**The task**
Of the records that follow, copy only the lines from the line containing "sister said, knocking" to the line containing "why didn't I", both included, exactly as written.

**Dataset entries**
************

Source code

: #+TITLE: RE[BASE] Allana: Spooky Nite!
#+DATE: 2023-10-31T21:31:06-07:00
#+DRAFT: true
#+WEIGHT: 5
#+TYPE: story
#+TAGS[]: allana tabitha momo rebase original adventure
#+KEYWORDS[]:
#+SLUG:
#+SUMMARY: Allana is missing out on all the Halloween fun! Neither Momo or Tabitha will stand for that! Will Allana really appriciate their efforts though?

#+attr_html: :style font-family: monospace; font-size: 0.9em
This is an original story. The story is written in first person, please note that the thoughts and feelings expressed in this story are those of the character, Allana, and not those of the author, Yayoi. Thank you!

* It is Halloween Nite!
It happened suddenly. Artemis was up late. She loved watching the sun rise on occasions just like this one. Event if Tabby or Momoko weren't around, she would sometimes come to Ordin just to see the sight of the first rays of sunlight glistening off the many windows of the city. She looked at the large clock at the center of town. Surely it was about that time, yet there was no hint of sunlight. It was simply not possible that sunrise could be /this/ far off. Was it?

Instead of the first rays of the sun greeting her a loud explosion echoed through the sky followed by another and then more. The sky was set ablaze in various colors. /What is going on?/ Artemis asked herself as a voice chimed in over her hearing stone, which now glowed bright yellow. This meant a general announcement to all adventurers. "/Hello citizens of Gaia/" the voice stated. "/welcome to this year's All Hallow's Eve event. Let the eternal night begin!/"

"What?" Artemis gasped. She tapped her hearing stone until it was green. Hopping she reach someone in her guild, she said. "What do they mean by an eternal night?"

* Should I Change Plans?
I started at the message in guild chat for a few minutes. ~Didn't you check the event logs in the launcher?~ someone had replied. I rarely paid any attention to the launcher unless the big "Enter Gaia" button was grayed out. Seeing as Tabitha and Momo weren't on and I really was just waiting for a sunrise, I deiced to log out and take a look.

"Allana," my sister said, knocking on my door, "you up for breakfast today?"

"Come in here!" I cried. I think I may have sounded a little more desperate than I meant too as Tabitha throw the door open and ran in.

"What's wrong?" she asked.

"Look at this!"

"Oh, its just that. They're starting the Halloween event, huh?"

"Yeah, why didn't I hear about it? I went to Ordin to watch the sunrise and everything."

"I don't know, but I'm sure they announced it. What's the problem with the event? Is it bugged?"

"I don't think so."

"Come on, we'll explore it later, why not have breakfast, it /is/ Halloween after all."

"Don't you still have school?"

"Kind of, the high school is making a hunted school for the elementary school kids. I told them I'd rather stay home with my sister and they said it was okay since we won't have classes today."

************

**Output for this task**
"Allana," my sister said, knocking on my door, "you up for breakfast today?"

"Come in here!" I cried. I think I may have sounded a little more desperate than I meant too as Tabitha throw the door open and ran in.

"What's wrong?" she asked.

"Look at this!"

"Oh, its just that. They're starting the Halloween event, huh?"

"Yeah, why didn't I hear about it? I went to Ordin to watch the sunrise and everything."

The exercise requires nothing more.